Spaced Repetition: The Scientific Method That Locks In Your Knowledge
The brain forgets in a predictable pattern. Spaced repetition combined with active recall turns study hours into durable knowledge for exam day.


You've read an entire chapter, understood it perfectly... and two weeks later you remember almost nothing. It's frustrating, but perfectly normal. The brain forgets — and it does so in a predictable pattern. The solution is called spaced repetition.
The forgetting curve
In the 19th century, the psychologist Hermann Ebbinghaus described the forgetting curve: newly learned information is lost rapidly if it is not reviewed. After a single exposure, you retain only a fraction of the material a few days later.
The good news: each review flattens the curve. The more intelligently you revisit the information, the longer you retain it.
What spaced repetition is
Spaced repetition means reviewing material at progressively increasing intervals: one day, three days, one week, two weeks, one month. Each successful review "pushes" the next review further out in time.

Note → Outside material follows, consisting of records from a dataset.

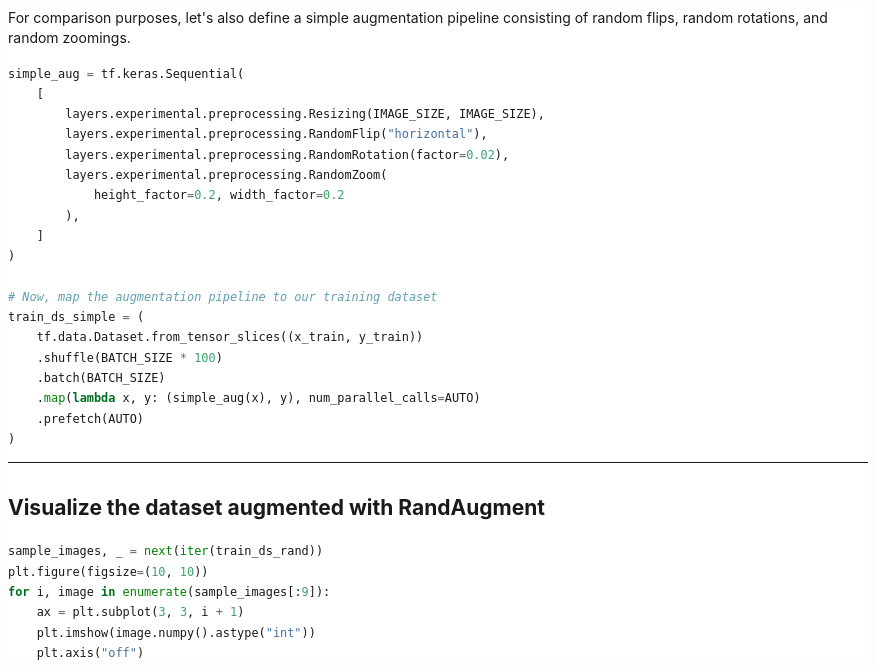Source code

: For comparison purposes, let's also define a simple augmentation pipeline consisting of
random flips, random rotations, and random zoomings.


```python
simple_aug = tf.keras.Sequential(
    [
        layers.experimental.preprocessing.Resizing(IMAGE_SIZE, IMAGE_SIZE),
        layers.experimental.preprocessing.RandomFlip("horizontal"),
        layers.experimental.preprocessing.RandomRotation(factor=0.02),
        layers.experimental.preprocessing.RandomZoom(
            height_factor=0.2, width_factor=0.2
        ),
    ]
)

# Now, map the augmentation pipeline to our training dataset
train_ds_simple = (
    tf.data.Dataset.from_tensor_slices((x_train, y_train))
    .shuffle(BATCH_SIZE * 100)
    .batch(BATCH_SIZE)
    .map(lambda x, y: (simple_aug(x), y), num_parallel_calls=AUTO)
    .prefetch(AUTO)
)
```

---
## Visualize the dataset augmented with RandAugment


```python
sample_images, _ = next(iter(train_ds_rand))
plt.figure(figsize=(10, 10))
for i, image in enumerate(sample_images[:9]):
    ax = plt.subplot(3, 3, i + 1)
    plt.imshow(image.numpy().astype("int"))
    plt.axis("off")
```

Combined with active recall (you try to remember before checking), spaced repetition is one of the best-documented learning techniques in cognitive psychology.

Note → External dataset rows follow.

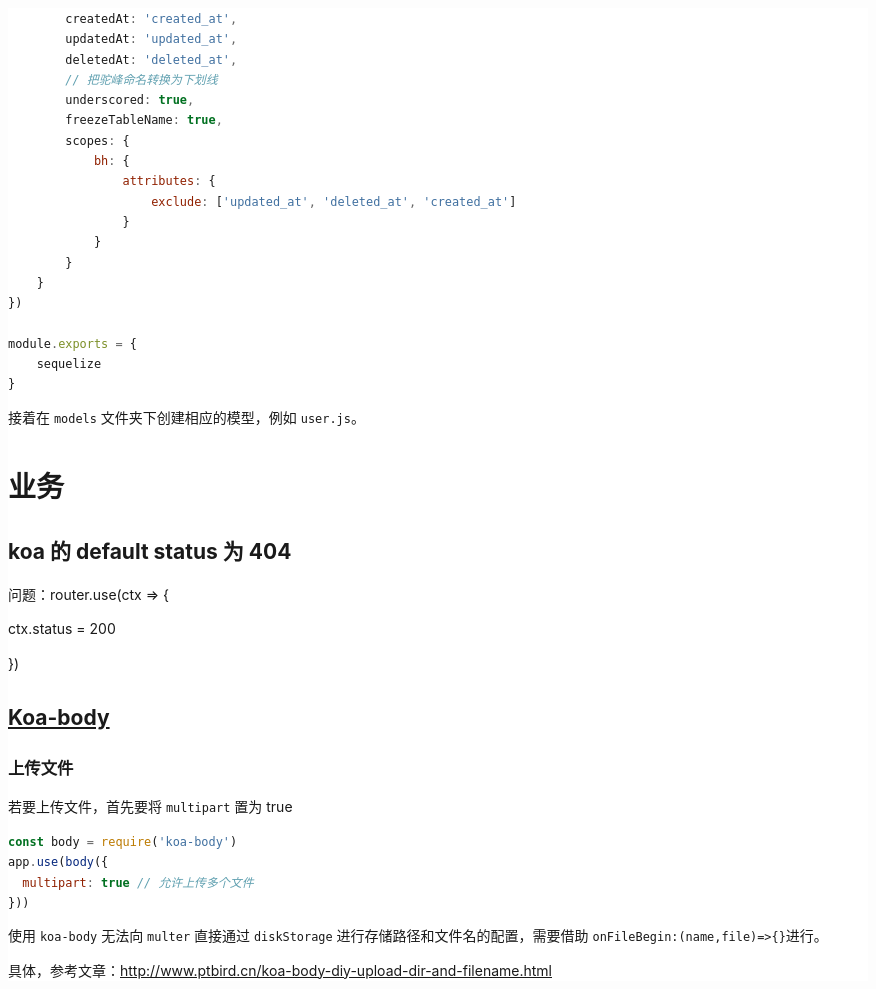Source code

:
 ```js
        createdAt: 'created_at',
        updatedAt: 'updated_at',
        deletedAt: 'deleted_at',
        // 把驼峰命名转换为下划线
        underscored: true,
        freezeTableName: true,
        scopes: {
            bh: {
                attributes: {
                    exclude: ['updated_at', 'deleted_at', 'created_at']
                }
            }
        }
    }
})

module.exports = {
    sequelize
}
```

接着在 `models` 文件夹下创建相应的模型，例如 `user.js`。



# 业务

## koa 的 default status 为 404

问题：router.use(ctx => {

 ctx.status = 200

})



## [Koa-body](https://github.com/koajs/koa-body)

### 上传文件

若要上传文件，首先要将 `multipart` 置为 true

```js
const body = require('koa-body')
app.use(body({
  multipart: true // 允许上传多个文件
}))
```

使用 `koa-body` 无法向 `multer` 直接通过 `diskStorage` 进行存储路径和文件名的配置，需要借助 `onFileBegin:(name,file)=>{}`进行。

具体，参考文章：http://www.ptbird.cn/koa-body-diy-upload-dir-and-filename.html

Why it works so well for EDAIC
The EDAIC syllabus is huge: pharmacology, physiology, doses, mechanisms, normal values. It is impossible to retain everything by re-reading. Spaced repetition:
- Automatically prioritises what you've forgotten — you review difficult cards more often.
- Saves time — you don't waste minutes on what you already master.

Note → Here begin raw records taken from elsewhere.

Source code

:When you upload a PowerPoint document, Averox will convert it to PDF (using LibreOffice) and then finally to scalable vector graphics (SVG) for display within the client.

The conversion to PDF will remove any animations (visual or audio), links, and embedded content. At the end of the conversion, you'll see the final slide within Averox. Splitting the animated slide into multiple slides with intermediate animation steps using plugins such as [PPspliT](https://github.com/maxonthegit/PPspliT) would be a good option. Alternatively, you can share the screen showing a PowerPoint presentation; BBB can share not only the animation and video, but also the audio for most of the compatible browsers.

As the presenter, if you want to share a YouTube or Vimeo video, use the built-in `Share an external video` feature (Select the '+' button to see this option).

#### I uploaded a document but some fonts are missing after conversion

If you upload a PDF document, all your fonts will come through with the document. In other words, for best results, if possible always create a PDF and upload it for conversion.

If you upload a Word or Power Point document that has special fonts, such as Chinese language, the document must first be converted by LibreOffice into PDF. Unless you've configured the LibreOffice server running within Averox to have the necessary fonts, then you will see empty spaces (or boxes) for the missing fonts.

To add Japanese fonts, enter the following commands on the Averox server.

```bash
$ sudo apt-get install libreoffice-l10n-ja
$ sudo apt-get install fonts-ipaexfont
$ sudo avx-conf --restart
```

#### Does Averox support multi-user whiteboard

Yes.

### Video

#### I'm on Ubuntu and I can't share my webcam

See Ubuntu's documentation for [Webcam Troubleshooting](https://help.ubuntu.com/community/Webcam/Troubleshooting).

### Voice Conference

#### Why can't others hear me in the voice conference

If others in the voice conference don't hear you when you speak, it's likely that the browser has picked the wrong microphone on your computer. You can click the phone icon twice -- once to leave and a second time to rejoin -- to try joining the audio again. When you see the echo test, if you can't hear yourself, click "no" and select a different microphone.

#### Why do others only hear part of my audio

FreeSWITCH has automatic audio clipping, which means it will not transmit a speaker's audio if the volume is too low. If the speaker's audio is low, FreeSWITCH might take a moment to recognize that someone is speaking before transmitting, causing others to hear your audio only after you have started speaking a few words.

- Builds long-term memory — exactly what you need for exam day.
Practical tip: turn every hard-to-remember fact (a dose, a mechanism, a threshold value) into a flashcard. Let the spaced-repetition algorithm decide when you review it.
How to apply it in practice
1. Create short cards
One card = one idea. A clear question on one side, a concise answer on the other.
2. Be consistent every day
Ten minutes a day beats two hours once a week. Consistency is the key.
3. Be honest with yourself
Mark honestly how hard it was to remember. The algorithm depends on your sincere feedback.
Conclusion
Don't work harder — work smarter. Spaced repetition turns your study hours into durable knowledge, exactly the kind you need at EDAIC.